EXERCISE DIRECTIONS:
Identify each line below that contains the string "instances" and copy every such line.

Dataset entries:
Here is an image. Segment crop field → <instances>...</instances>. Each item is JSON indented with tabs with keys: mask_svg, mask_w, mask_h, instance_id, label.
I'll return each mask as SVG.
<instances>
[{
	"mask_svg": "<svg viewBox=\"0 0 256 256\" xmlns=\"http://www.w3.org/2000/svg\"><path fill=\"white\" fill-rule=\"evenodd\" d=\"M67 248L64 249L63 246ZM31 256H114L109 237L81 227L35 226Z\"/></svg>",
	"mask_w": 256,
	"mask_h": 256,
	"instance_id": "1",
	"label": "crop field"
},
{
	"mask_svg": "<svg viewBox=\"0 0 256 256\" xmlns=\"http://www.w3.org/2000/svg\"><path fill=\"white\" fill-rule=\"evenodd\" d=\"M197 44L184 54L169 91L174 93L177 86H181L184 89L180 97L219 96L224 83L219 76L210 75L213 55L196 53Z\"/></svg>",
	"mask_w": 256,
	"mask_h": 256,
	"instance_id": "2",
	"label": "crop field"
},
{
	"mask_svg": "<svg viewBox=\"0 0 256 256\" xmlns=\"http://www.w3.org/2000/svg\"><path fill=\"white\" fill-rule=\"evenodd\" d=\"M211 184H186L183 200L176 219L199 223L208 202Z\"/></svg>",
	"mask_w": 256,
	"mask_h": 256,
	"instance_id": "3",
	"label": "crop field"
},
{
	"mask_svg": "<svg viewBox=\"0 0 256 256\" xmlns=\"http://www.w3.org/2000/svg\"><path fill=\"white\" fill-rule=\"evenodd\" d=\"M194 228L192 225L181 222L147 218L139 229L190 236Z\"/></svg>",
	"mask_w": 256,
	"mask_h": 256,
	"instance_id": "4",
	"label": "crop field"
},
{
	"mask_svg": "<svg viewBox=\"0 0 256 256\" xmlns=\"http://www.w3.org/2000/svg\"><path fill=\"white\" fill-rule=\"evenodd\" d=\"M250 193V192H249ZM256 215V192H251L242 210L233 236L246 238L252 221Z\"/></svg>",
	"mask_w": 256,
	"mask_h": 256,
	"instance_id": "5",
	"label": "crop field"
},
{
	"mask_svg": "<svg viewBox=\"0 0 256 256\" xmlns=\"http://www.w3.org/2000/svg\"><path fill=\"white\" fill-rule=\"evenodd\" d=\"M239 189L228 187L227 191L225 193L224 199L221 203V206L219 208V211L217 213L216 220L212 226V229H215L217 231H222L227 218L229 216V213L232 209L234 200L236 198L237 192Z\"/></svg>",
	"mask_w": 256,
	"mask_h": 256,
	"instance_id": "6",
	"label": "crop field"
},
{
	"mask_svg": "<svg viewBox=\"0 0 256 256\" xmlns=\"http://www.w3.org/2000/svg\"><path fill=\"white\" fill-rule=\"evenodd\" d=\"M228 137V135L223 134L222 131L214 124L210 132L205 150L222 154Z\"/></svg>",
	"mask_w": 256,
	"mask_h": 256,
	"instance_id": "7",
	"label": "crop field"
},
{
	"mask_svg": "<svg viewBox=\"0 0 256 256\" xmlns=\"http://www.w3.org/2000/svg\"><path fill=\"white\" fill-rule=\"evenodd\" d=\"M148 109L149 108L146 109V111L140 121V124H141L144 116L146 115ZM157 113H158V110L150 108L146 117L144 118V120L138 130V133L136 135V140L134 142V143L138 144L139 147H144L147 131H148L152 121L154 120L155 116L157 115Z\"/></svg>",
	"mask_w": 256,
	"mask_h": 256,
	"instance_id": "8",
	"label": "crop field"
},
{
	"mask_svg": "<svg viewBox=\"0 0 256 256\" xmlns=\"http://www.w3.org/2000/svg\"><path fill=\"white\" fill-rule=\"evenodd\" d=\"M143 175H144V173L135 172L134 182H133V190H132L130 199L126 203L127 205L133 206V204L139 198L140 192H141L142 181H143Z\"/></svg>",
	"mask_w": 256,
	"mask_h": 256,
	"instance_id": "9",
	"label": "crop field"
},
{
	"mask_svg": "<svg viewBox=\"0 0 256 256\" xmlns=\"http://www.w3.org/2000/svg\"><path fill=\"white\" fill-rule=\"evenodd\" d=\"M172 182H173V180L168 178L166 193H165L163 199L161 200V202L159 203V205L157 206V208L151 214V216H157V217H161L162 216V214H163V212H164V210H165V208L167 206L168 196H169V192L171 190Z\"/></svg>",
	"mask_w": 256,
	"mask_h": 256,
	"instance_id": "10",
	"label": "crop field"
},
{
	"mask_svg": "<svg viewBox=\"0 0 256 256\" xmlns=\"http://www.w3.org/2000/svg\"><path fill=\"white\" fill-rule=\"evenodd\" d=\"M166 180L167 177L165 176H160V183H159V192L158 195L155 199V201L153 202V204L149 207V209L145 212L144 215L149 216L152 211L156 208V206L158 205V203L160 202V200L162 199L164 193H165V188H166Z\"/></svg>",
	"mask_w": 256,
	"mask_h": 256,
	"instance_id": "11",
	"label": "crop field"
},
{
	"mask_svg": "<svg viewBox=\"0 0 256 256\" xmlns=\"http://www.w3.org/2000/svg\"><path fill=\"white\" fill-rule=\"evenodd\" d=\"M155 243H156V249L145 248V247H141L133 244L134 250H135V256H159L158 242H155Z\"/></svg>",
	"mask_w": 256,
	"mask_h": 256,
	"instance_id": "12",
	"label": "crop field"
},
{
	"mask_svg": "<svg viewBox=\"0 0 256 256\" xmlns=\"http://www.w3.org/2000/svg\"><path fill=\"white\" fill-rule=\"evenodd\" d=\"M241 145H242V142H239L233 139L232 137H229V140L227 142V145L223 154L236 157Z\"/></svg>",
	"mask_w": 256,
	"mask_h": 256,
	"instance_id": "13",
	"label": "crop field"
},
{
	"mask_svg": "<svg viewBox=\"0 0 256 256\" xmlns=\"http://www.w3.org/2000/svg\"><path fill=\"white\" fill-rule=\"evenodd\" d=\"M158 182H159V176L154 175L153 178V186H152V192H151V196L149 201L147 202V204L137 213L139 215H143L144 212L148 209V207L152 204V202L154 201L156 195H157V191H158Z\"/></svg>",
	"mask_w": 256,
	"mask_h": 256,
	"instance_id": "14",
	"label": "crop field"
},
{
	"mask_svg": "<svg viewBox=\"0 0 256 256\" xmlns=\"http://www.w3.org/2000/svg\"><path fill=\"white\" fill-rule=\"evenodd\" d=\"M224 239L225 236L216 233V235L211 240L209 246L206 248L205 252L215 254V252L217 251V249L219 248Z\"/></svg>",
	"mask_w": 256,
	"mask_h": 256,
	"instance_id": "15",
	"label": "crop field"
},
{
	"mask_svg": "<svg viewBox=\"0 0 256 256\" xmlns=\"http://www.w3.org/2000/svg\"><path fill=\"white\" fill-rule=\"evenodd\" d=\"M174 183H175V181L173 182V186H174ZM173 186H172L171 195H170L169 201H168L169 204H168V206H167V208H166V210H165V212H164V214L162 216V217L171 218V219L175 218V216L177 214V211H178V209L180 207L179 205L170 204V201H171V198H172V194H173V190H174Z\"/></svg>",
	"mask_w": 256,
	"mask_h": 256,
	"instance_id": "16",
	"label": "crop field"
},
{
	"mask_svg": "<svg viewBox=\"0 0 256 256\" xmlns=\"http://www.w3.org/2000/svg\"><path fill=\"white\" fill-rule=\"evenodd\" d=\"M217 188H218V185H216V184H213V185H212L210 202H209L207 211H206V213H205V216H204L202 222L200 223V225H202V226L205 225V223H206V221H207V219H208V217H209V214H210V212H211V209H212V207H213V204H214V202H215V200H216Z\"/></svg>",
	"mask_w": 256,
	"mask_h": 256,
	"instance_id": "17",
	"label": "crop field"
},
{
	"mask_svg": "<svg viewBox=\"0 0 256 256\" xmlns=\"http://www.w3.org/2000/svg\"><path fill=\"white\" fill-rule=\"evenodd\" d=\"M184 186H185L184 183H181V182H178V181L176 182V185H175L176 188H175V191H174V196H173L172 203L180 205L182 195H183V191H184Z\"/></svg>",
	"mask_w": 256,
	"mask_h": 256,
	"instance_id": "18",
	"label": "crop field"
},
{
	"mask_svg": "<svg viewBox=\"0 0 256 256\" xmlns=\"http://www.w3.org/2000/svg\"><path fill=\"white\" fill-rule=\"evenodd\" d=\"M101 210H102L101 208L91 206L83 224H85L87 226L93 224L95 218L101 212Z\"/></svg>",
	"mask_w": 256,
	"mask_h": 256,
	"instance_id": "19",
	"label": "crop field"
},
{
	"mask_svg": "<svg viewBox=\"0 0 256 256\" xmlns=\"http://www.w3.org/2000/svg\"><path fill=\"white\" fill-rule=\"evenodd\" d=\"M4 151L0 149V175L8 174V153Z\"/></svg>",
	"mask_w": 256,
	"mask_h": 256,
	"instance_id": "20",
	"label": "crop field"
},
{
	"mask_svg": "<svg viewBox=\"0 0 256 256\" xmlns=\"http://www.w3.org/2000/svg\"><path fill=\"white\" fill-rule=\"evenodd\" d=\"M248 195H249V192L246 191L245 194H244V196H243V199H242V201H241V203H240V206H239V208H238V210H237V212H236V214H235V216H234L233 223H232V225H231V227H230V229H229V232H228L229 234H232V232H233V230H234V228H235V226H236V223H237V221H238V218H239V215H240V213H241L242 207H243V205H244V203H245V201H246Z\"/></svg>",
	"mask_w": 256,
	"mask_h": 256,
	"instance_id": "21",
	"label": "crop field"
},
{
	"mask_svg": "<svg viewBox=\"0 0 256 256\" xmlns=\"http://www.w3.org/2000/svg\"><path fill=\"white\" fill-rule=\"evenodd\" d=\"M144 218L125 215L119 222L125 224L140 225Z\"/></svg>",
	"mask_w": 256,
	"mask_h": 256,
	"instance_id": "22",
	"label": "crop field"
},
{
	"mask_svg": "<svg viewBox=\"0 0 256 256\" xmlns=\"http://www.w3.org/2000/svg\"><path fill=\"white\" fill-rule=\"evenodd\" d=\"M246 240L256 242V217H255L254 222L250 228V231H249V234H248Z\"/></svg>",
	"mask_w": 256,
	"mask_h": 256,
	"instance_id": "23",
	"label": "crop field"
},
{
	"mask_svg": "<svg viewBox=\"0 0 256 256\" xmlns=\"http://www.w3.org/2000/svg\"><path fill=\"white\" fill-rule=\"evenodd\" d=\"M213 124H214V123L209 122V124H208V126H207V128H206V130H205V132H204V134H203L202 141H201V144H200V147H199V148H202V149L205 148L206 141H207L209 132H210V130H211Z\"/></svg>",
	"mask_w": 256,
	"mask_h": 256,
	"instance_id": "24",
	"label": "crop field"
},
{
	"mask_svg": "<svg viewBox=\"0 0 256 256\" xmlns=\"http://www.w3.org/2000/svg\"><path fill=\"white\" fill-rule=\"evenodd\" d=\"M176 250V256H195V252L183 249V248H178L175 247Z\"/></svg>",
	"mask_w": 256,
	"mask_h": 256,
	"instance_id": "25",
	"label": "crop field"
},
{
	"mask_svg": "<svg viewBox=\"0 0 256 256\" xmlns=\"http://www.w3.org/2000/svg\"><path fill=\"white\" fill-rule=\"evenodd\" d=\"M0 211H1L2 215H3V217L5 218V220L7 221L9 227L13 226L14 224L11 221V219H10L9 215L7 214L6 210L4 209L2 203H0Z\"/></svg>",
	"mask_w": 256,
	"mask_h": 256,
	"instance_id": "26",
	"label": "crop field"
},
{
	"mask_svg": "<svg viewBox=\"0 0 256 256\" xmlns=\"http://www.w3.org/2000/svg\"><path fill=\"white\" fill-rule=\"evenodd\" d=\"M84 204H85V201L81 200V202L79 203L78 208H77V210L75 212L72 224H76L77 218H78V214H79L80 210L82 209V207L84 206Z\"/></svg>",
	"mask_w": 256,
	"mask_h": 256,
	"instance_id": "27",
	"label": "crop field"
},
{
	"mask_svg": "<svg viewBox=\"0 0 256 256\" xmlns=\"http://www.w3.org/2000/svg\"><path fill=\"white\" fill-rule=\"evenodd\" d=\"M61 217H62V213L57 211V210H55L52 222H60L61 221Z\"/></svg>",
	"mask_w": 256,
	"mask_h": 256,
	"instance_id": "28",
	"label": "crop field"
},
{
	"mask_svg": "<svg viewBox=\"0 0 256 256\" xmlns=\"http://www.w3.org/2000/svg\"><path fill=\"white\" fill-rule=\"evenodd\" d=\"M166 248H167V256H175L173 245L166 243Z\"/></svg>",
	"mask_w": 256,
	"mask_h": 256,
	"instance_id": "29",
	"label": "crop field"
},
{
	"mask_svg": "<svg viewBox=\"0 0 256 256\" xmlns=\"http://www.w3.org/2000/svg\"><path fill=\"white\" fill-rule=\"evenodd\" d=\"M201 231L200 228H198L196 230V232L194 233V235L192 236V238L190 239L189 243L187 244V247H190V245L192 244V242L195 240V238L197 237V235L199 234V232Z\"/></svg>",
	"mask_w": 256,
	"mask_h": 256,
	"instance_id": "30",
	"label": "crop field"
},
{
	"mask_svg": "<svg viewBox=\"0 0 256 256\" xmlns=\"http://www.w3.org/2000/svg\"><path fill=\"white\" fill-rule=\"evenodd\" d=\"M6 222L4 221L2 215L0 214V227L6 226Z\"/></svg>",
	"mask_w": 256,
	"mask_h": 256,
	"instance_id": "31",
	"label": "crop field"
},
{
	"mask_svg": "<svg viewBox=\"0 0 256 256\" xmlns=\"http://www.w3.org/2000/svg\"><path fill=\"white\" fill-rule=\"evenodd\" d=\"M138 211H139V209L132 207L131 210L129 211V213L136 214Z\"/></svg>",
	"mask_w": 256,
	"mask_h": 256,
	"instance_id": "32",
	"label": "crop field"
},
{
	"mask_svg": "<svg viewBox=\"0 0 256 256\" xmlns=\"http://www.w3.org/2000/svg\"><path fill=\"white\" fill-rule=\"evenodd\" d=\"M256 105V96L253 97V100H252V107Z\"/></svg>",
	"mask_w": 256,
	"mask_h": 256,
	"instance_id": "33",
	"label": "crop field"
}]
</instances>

RESULT OF THIS EXERCISE:
Here is an image. Segment crop field → <instances>...</instances>. Each item is JSON indented with tabs with keys: mask_svg, mask_w, mask_h, instance_id, label.
<instances>
</instances>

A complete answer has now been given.